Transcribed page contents
= = =
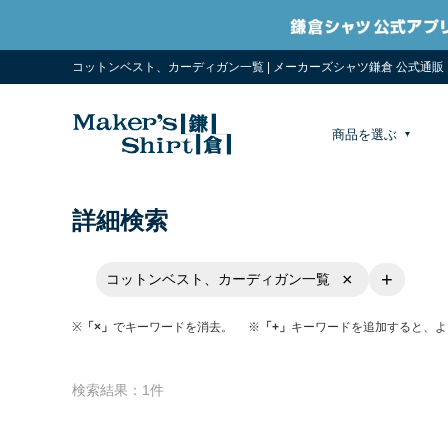
コットンベスト、カーディガン一覧 | メーカーズシャツ鎌倉 公式通販 
商品を選ぶ
詳細検索
+
×
コットンベスト、カーディガン一覧
※
「×」
でキーワードを消去。 ※
「+」
キーワードを追加すると、よ
検索結果：1件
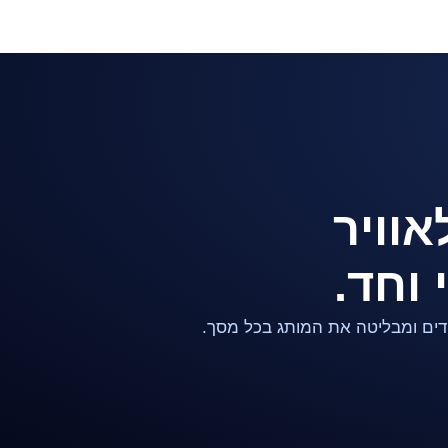
וויר
 וחד.
ידים ומבליטה את המותג בכל מסך.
= = =
Go through the records above and write out every line exactly, passing over the pictures.

コットンベスト、カーディガン一覧 | メーカーズシャツ鎌倉 公式通販 
商品を選ぶ
詳細検索
+
×
コットンベスト、カーディガン一覧
※
「×」
でキーワードを消去。 ※
「+」
キーワードを追加すると、よ
検索結果：1件
וויר
 וחד.
ידים ומבליטה את המותג בכל מסך.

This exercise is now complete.